Со временем она стала и в кафе ходить, находила в этом даже некую заинтересованность, любопытствуя, какого сейчас работается и естся в стандартизированных забегаловках, коими застроили города и веси необъятной, прежде необъятной страны. О своем же, неподалеку от станции, старалась не вспоминать, и все равно обходила десятой дорогой, как в последний год кладбища, тоже боясь сглазить. Она относилась к тому кафе как к ребенку, может именно потому, что детей ей иметь было не суждено, брать из роддома подкидышей или детдома воспитанников не хотелось. Внутренняя сущность препятствовала, как говорила сама. Да и мы, оба, сперва спешили жить ей, стремясь один поставить ее на свой лад, другой живя фрагментами каждого наступающего дня и приходящей ночи, довольствуясь малым, и лишь мечтая, даже в объятьях, страстных и нежных, о большем, но не смея, никогда не смея отчего-то высказать свое вслух, так боясь отвержения, нового ухода, что слова застревали в груди еще прежде, чем доберутся до горла. Это мучило обоих, это и привело к первой катастрофе; ничего удивительного, что жизнь наша с самого момента появления в Заре измерялась ими, ими высчитывалась и запоминалась. И лишь краткий период времени прошел без катастроф, с шестьдесят первого по шестьдесят третий: вместил в себя одну из жизней, самую важную – и для нас, и для всех остальных.

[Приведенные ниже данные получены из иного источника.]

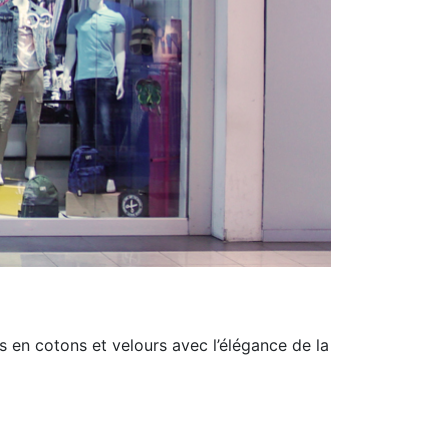
lls en cotons et velours avec l’élégance de la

В мае шестьдесят третьего стало ясно – дублера у Светы не будет. Сперва одна операция, затем другая, долгий восстановительный период, потом новая, уже после начала испытаний в сурдокамере – я перестал отвечать самым строгим запросам, дублером меня оставили, но больше для проформы; Макс выглядел огурцом, но увы, лишь внешне, у него самого тоже начались подобные проблемы. Списывали на неопытность, молодость, не зная еще, что тот же самый долгий путь предстоит преодолеть всем, кто задержится в люльке космического аппарата дольше нескольких дней, самый тяжелый случится у Николаева и Севастьянова, после более чем двух недель сидения в шарике уже «Союза»: невесомость не прощает ни одной слабости, обоих космонавтов едва смогли поставить на ноги.
Это уже через два года по смерти Юры. Из первого отряда только он и Титов не смогли подняться в космос, хотя был шанс, был, Гагарин пробил себе возможность стать дублером Комарова на «Союзе-1», он же должен был лететь на следующем корабле, вот только корабль Владимира рухнул в степь, замерзшая прокладка из некачественной резины не дала выпустить запасной парашют, основной скрутило при приземлении, катастрофа – после которой Света пришла жить ко мне, – и все. Гагарина, как икону, отстранили навсегда. А вышло, что через год он и сам отстранился, самолет, потеряв горизонт, рухнул недалеко от аэродрома. Всем известная история, вот только смысл другой: он так жаждал подняться в небо, а все же земля взяла свое. Не пустила. Меня отпускала дважды, сохранив жизнь, пусть и забрав здоровье, но оставила и меня, и моих близких в нашем узком тетраэдре. А вот лицо мое не пустила. До сих пор жаль, что Юра не смог подняться, до сих пор.